Monday, August 24, 2009

Elements of change

It has been an eventful year. This time last year, I was a different woman. Lost. Lonely. Onna-bugeisha. A weapon without purpose. Walking away from a life I'd been groomed for but didn't want as my own and a distinguished military career I could never talk about. Knowing I would never fully escape either. Such was my fate.

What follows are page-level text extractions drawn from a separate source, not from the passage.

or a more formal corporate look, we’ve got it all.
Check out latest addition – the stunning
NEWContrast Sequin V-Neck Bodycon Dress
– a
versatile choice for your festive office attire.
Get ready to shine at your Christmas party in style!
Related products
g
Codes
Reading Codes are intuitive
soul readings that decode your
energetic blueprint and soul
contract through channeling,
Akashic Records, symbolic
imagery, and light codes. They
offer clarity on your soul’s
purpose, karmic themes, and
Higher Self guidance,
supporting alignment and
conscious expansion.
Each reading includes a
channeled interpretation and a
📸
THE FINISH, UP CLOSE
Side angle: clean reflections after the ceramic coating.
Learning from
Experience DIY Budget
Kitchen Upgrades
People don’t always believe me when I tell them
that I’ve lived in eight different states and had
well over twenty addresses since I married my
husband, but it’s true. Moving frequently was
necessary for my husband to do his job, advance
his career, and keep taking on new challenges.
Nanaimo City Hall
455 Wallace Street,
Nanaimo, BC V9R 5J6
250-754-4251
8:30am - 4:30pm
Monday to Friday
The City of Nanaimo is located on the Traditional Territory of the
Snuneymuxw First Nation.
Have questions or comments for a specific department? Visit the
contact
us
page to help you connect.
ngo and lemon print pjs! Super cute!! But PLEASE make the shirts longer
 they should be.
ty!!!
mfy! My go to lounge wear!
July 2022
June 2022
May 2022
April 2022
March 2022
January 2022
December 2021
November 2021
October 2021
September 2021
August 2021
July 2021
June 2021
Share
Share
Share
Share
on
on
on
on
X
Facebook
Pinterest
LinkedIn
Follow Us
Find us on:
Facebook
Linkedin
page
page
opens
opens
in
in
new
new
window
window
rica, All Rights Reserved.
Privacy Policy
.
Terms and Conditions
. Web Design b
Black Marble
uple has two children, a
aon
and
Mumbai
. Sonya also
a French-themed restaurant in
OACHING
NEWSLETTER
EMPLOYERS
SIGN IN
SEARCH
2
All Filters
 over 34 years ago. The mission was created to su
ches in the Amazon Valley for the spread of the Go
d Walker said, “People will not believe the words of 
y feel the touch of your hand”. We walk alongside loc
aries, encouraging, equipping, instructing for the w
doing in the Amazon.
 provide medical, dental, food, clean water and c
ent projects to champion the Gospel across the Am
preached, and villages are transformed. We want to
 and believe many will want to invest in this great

But I had found love. Classic. Tragic. Doomed. Lost before it had a chance. Only to be found by someone who needed me as desperately as I needed her. Strong, and very real, if unexpected. It had broken me out of the shell I'd wrapped myself in since the Indies killed Caitlin. I'd found more out here than I'd ever expected, and the fact that I keep coming back to these thoughts only reinforces how alien they sometimes feel.

I wasn't lonely anymore. 'Brina chased those daemons away. Even with her extended work off-world I didn't feel lonely. But sometimes I still felt Alien.

And now? Right now? Right now I missed 'Brina off world at work. I missed Aurora, off with my family on Ariel. I missed Blue. Why? Who knew. But I'd grown fond of the AI and now I missed him. I missed Imrhien and Duncan, off on MacLaran's Drift. I missed Td, where ever the hell he'd gotten to. I missed Caitlin.

I missed beaches, and snow, and mountains, and oceans, Kobe Beef, good chilled sake, field grown vegetables, paddy grown rice, fresh fruit, real chocolate, Kopi Luac, city streets crowded with people, forests. I missed my sense of purpose.

For Murphy's sake...

Dies ist nicht richtig. Ich glaube, ich brauche meine Implantat zu überprüfen.